Work request 1.
From the firewood passage, extract everything from "Firewood will need to be covered" down to "of the wood.".
Work request 2.
According to the firewood passage, how much more heat does dry, seasoned firewood give than an equal amount of green or unseasoned firewood?

Text section.
════

All wood contains moisture, and for good combustion, firewood will need to be kept for at least six to nine months outdoors and have a moisture content of 20 to 25 percent to burn well and not generate a lot of smoke. Of course, the drier the wood, the more heat you will get back, so the longer you dry it and keep it dry, the more you benefit. When comparing the kinds of firewood, one thing to remember is the denser (or heavier) the wood, the more heat output, given the same moisture content of similar sized pieces.

Firewood less than six inches in diameter can dry as is, over that size and the wood will need to be split in order to "season." Seasoned firewood is easy to spot. The ends will be checked and have gray color. This is important especially if you are buying your firewood. If you are splitting your own wood to dry, stack it in a crisscross fashion to allow the air to circulate through the stack. If possible, do not stack directly on the ground or know that the bottom layer will attract decay fungi and a number of insects, as well as absorb soil moisture. Because of this, do not stack the wood next to the house so it touches the siding either. Stacking it away from the house also will increase airflow.

Firewood will need to be covered to keep rain and snow from being reabsorbed after the wood is dry. Use simple materials like a tarp or a waste piece of plywood. Whatever you use, be sure to secure it so it will not blow off, but not so much that it takes too much time to remove and put back on when you are stacking or removing wood to burn this winter. The covering should extend down the pile at least a foot or extend past the edges protecting much of the wood.

We have all thrown a piece of unseasoned wood on a fire and then felt a real drop in heat output. Dry, seasoned firewood will provide 20 percent or more heat than an equal amount of green or unseasoned firewood. It takes energy to burn off the moisture before the firewood burns. If you are going to burn green wood, add it in small amounts to an already well-established fire. It is not recommended that you burn green wood indoors in the fireplace. Green wood generates a lot of smoke and more importantly, creosote can build up in the home's chimney. The key to a successful fire that provides the most heat is going to be that properly dried wood.

════

Data listing.
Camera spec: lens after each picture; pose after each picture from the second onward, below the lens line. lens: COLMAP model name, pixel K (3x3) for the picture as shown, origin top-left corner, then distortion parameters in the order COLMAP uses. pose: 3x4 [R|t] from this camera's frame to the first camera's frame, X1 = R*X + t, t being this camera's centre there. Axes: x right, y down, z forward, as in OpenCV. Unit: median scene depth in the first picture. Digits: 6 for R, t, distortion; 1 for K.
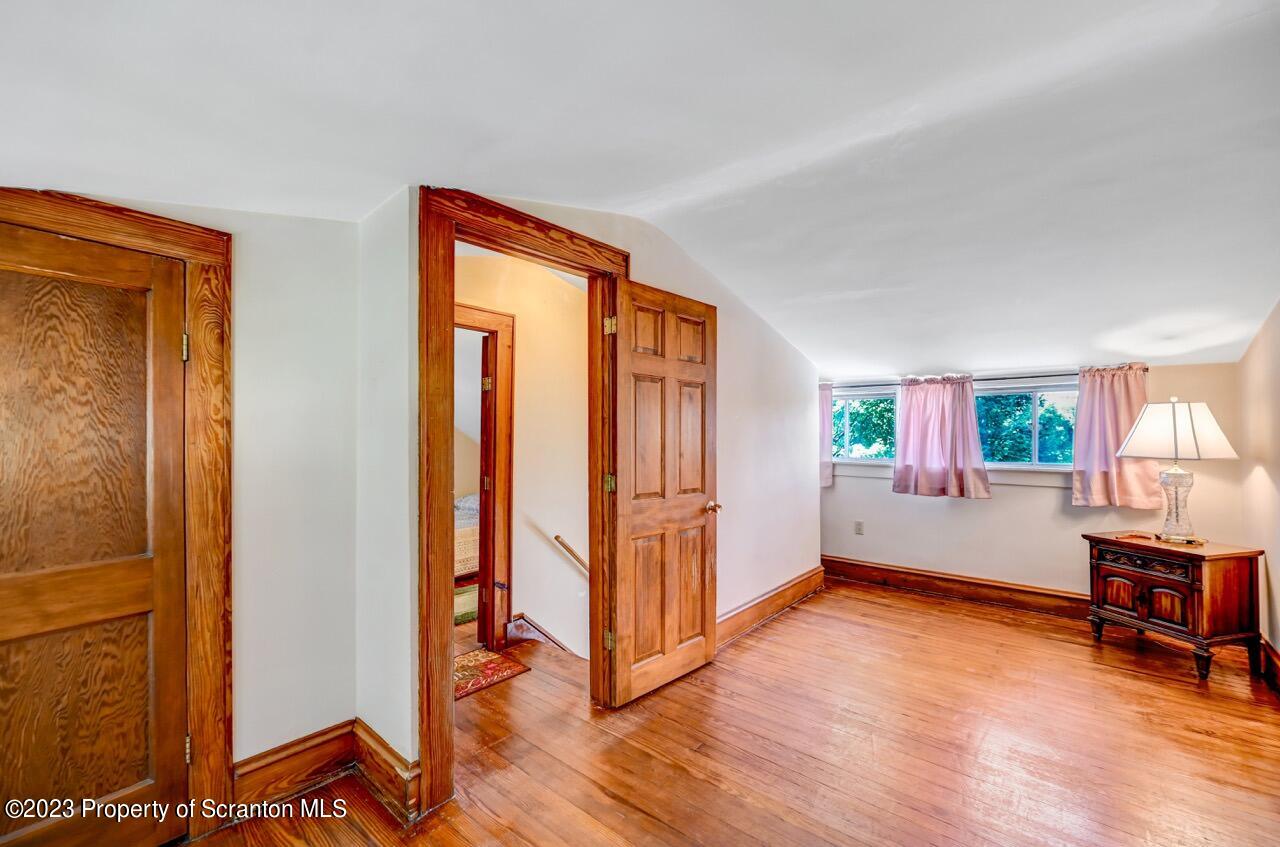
lens RADIAL K [[518.5, 0, 636.0], [0, 518.5, 434.2], [0, 0, 1]] dist [-0.000010, 0.000155]
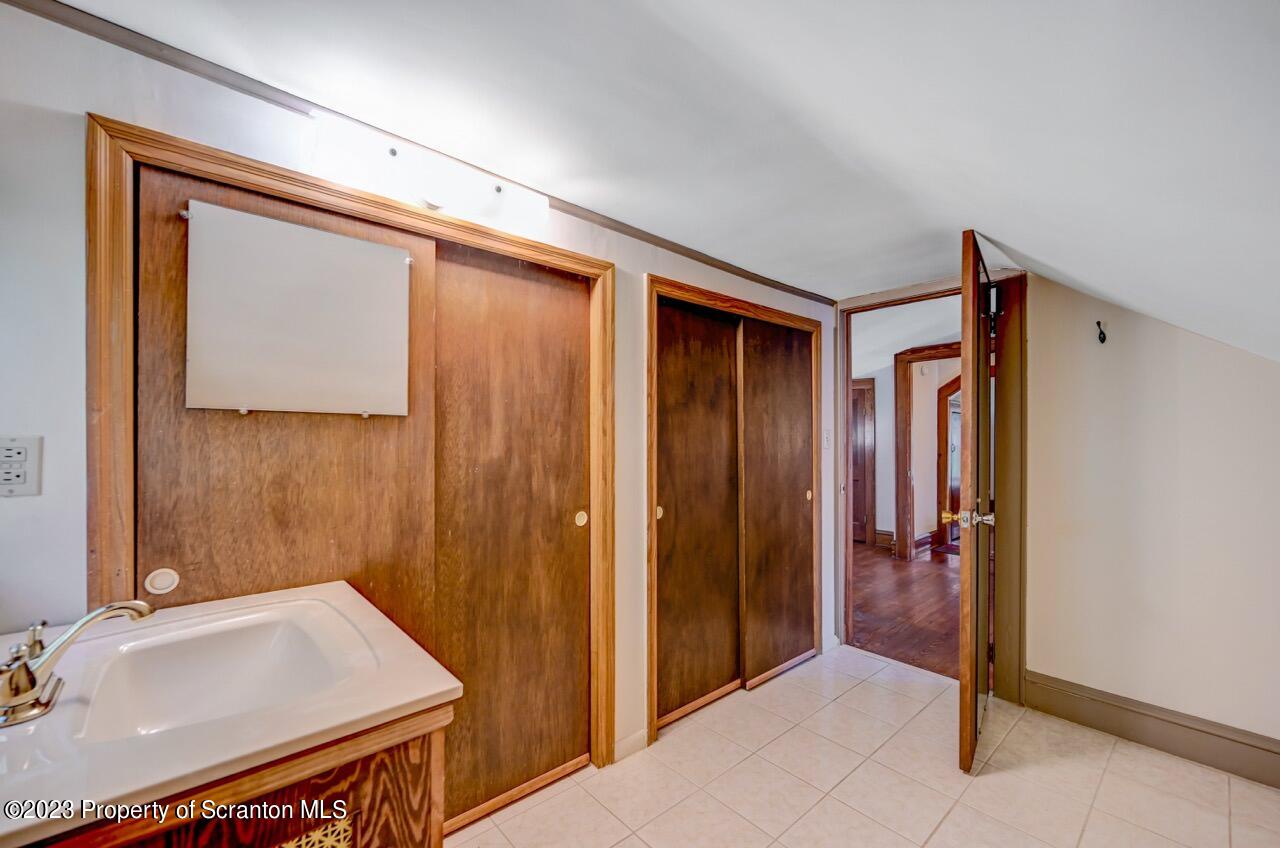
lens RADIAL K [[518.5, 0, 636.0], [0, 518.5, 434.7], [0, 0, 1]] dist [-0.000010, 0.000155]
pose [[-0.144927, -0.008712, -0.989404, 1.991416], [0.007345, 0.999924, -0.009881, 0.015222], [0.989415, -0.008699, -0.144852, -0.058366]]
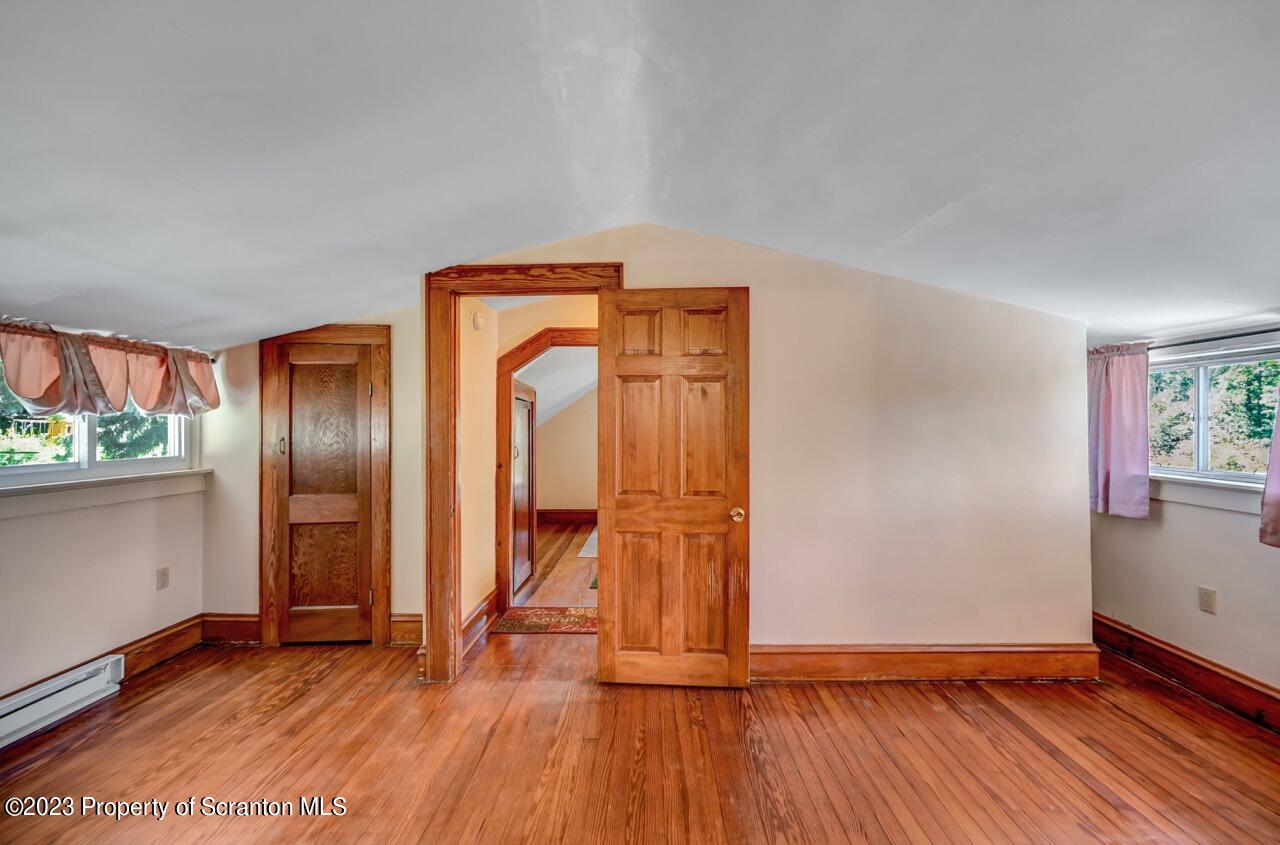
lens RADIAL K [[505.9, 0, 646.6], [0, 505.9, 423.1], [0, 0, 1]] dist [-0.000256, 0.000246]
pose [[0.648275, -0.009492, -0.761347, 0.801292], [0.008087, 0.999952, -0.005580, -0.013737], [0.761364, -0.002540, 0.648320, 0.361671]]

════

Written answer 1.
Firewood will need to be covered to keep rain and snow from being reabsorbed after the wood is dry. Use simple materials like a tarp or a waste piece of plywood. Whatever you use, be sure to secure it so it will not blow off, but not so much that it takes too much time to remove and put back on when you are stacking or removing wood to burn this winter. The covering should extend down the pile at least a foot or extend past the edges protecting much of the wood.

Written answer 2.
20 percent or more.